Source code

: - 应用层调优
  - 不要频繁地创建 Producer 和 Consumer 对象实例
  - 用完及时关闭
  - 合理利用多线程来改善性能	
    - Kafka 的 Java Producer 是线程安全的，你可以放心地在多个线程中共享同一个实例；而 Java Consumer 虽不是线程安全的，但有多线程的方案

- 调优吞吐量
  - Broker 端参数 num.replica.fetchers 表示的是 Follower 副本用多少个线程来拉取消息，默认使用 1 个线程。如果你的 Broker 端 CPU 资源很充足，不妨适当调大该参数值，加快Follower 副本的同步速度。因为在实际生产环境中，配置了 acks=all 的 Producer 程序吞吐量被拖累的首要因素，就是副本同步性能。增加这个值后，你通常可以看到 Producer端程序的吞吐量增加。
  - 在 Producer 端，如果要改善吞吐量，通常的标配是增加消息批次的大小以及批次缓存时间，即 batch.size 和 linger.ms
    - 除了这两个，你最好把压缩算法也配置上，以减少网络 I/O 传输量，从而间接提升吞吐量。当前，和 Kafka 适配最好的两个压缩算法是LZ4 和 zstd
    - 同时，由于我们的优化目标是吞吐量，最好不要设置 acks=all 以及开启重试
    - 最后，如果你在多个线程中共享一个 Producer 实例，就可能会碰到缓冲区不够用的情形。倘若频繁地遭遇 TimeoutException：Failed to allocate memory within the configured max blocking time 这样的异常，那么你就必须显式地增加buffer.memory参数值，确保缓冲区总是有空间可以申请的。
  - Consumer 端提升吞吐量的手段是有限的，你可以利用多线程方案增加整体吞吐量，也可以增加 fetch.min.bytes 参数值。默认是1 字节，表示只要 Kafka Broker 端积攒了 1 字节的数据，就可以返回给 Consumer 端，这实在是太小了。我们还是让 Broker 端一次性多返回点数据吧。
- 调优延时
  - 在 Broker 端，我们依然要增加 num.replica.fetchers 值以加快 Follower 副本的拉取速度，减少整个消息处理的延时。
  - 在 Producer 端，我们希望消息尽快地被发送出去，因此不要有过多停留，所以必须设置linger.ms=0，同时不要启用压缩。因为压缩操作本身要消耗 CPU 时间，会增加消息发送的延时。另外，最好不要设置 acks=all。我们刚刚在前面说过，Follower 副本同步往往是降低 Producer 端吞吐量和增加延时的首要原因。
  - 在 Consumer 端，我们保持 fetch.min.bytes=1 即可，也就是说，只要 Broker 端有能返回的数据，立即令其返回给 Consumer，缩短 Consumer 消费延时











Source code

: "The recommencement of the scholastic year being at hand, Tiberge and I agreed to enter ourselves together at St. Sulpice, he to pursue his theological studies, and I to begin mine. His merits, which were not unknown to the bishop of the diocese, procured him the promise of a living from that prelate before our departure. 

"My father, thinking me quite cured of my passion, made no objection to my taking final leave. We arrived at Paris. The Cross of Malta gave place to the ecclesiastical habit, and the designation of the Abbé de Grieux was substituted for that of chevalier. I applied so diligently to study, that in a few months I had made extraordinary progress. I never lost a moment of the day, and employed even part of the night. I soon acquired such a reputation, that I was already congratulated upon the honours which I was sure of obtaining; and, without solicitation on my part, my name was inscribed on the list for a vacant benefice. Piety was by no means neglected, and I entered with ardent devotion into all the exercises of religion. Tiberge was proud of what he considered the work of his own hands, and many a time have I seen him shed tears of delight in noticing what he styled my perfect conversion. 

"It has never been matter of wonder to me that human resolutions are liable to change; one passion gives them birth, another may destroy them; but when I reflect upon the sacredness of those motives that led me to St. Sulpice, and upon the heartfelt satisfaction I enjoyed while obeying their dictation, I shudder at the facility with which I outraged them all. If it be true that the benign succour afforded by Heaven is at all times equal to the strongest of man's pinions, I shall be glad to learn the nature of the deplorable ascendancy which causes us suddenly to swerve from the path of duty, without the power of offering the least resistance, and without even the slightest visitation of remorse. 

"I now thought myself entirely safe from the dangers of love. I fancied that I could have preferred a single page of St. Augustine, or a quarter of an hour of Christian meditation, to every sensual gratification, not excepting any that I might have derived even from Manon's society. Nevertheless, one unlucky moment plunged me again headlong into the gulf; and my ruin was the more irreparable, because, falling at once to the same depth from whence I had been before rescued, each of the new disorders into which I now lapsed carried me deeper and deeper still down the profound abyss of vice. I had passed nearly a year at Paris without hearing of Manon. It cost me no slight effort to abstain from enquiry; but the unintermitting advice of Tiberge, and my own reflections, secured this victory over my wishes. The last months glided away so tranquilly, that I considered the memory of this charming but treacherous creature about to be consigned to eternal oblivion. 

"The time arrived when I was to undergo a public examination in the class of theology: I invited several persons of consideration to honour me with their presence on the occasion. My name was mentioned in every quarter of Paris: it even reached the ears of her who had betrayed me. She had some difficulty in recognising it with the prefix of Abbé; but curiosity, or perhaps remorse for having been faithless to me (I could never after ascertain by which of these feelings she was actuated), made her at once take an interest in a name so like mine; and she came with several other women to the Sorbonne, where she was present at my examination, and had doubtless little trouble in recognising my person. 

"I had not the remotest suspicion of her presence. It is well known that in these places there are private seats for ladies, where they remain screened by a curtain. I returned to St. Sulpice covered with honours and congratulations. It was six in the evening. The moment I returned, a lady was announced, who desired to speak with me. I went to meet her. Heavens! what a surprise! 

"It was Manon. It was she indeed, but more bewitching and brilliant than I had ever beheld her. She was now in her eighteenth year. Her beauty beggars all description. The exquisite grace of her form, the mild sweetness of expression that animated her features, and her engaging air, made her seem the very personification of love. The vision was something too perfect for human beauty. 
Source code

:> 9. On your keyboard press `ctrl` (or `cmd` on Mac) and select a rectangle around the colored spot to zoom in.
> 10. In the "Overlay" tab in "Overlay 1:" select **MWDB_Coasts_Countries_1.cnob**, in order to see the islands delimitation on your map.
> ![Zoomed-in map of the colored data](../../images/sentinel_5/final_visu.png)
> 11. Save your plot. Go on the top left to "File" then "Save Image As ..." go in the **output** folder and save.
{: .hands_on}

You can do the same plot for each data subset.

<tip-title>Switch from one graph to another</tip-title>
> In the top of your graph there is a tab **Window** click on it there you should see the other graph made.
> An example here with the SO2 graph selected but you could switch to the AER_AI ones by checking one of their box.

What you should do – The number of lines in the data that hold "fetchers" is all that should be given.

Exercise output – 2